The researchers delved deeper into the molecular mechanisms underlying this cross-protection. “Bacteria help each other by absorbing or breaking down drugs,” explained Michael Kuhn, a research scientist in the Bork group and one of the first authors of the study. “These strategies are called bioaccumulation and biotransformation, respectively.”

“These findings show that gut bacteria have a greater potential to transform and accumulate drugs than previously thought,” said Michael Zimmermann, group leader at EMBL Heidelberg and one of the study’s collaborators.

However, this community strength also has a limit. The researchers observed that high drug concentrations cause microbiome communities to collapse and cross-protective strategies to be replaced by “cross-sensitization.” In cross-sensitization, bacteria that would normally be resistant to certain drugs become sensitive to them when they are in a community — the opposite of what the authors observed to happen at lower concentrations of the drug.

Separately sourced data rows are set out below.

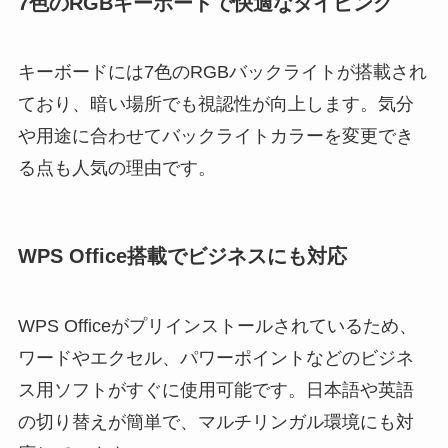
7色のRGBキーボードで快適なタイピング
キーボードには7色のRGBバックライトが搭載され
ており、暗い場所でも視認性が向上します。気分
や用途に合わせてバックライトカラーを変更でき
る点も人気の理由です。
WPS Office搭載でビジネスにも対応
WPS Officeがプリインストールされているため、
ワードやエクセル、パワーポイントなどのビジネ
ス用ソフトがすぐに使用可能です。日本語や英語
の切り替えが簡単で、マルチリンガル環境にも対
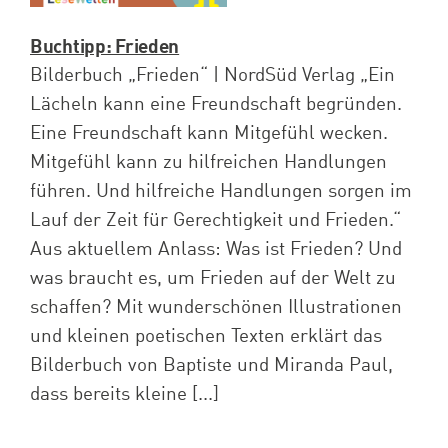
Buchtipp: Frieden
Bilderbuch „Frieden“ | NordSüd Verlag „Ein
Lächeln kann eine Freundschaft begründen.
Eine Freundschaft kann Mitgefühl wecken.
Mitgefühl kann zu hilfreichen Handlungen
führen. Und hilfreiche Handlungen sorgen im
Lauf der Zeit für Gerechtigkeit und Frieden.“
Aus aktuellem Anlass: Was ist Frieden? Und
was braucht es, um Frieden auf der Welt zu
schaffen? Mit wunderschönen Illustrationen
und kleinen poetischen Texten erklärt das
Bilderbuch von Baptiste und Miranda Paul,
dass bereits kleine [...]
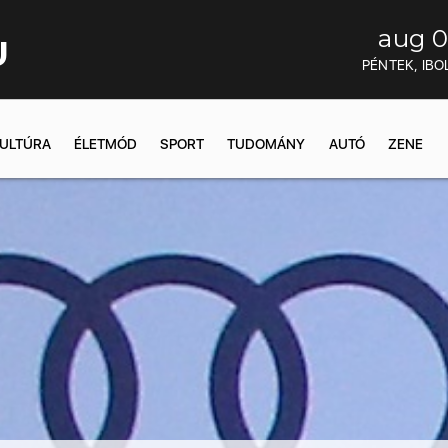
aug 0
U
PÉNTEK, IBO
ULTÚRA
ÉLETMÓD
SPORT
TUDOMÁNY
AUTÓ
ZENE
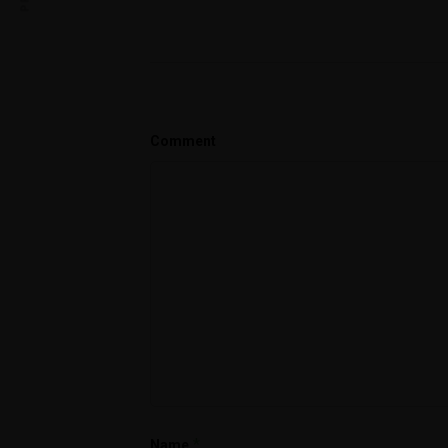
Comment
*
Name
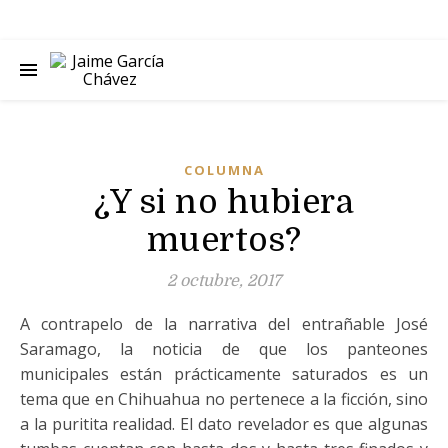
COLUMNA
¿Y si no hubiera
muertos?
2 octubre, 2017
A contrapelo de la narrativa del entrañable José
Saramago, la noticia de que los panteones
municipales están prácticamente saturados es un
tema que en Chihuahua no pertenece a la ficción, sino
a la puritita realidad. El dato revelador es que algunas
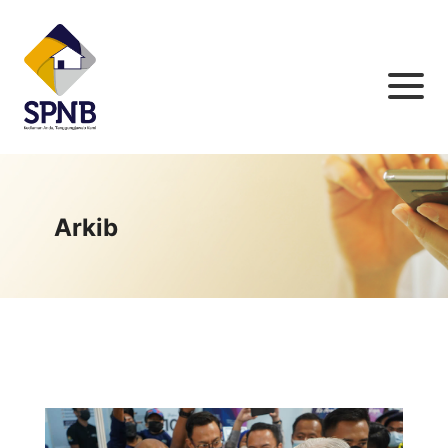
Arkib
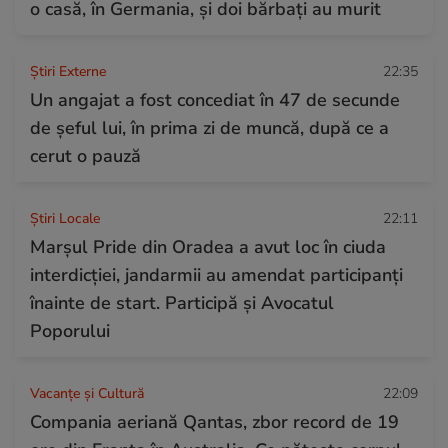
o casă, în Germania, și doi bărbați au murit
Știri Externe
22:35
Un angajat a fost concediat în 47 de secunde
de șeful lui, în prima zi de muncă, după ce a
cerut o pauză
Știri Locale
22:11
Marșul Pride din Oradea a avut loc în ciuda
interdicției, jandarmii au amendat participanți
înainte de start. Participă și Avocatul
Poporului
Vacanțe și Cultură
22:09
Compania aeriană Qantas, zbor record de 19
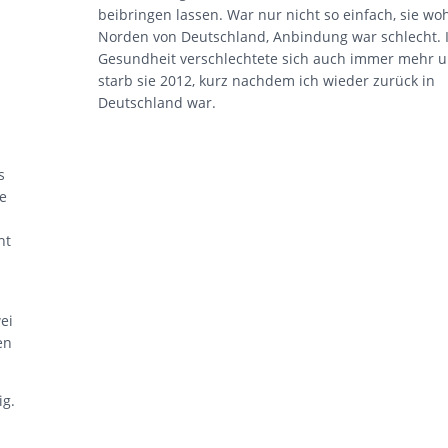
beibringen lassen. War nur nicht so einfach, sie wo
Norden von Deutschland, Anbindung war schlecht. 
Gesundheit verschlechtete sich auch immer mehr u
starb sie 2012, kurz nachdem ich wieder zurück in
Deutschland war.
s
ße
ht
ei
en
ig.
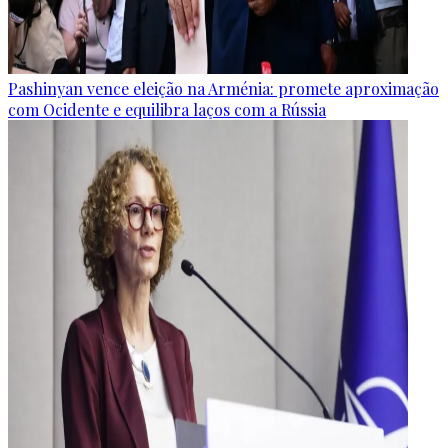
Pashinyan vence eleição na Arménia: promete aproximação
com Ocidente e equilibra laços com a Rússia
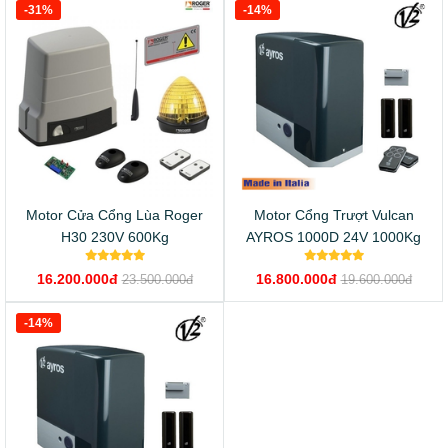
-31%
-14%
Motor Cửa Cổng Lùa Roger
Motor Cổng Trượt Vulcan
H30 230V 600Kg
AYROS 1000D 24V 1000Kg
16.200.000đ
16.800.000đ
23.500.000đ
19.600.000đ
-14%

“This means that the community composition remains robust at low drug concentrations, as individual community members can protect sensitive species,” said Nassos Typas, EMBL group leader and senior author of the study. “But, when the drug concentration increases, the situation is reversed. Not only do more species become sensitive to the drug and the cross-protection capacity decreases, but negative interactions also arise, sensitizing more community members. We are interested in understanding the nature of these cross-sensitization mechanisms in the future.”

Like the bacteria they studied, the researchers also adopted a community-based approach to this study, combining their scientific strengths. The Typas Group is an expert in high-throughput experimental approaches to microbiome and microbiology, while the Bork Group contributed its expertise in bioinformatics, the Zimmermann Group performed metabolomics studies, and the Savitski Group performed the proteomics experiments. Among the external collaborators, the group of EMBL alumnus Kiran Patil at the Medical Research Council Toxicology Unit at the University of Cambridge, UK, contributed its expertise in gut bacterial interactions and microbial ecology.

As a forward-looking experiment, the authors also used this new knowledge of cross-protective interactions to assemble synthetic communities that could maintain their composition intact during drug treatment.

“This study is a step towards understanding how drugs affect our gut microbiome. In the future, we could use this knowledge to tailor prescriptions and reduce the side effects of drugs,” said Peer Bork, group leader and director of EMBL Heidelberg. “To achieve this goal, we are also studying how species interactions are influenced by nutrients, so that we can create even better models to understand the interactions between bacteria, drugs and the human host,” added Patil.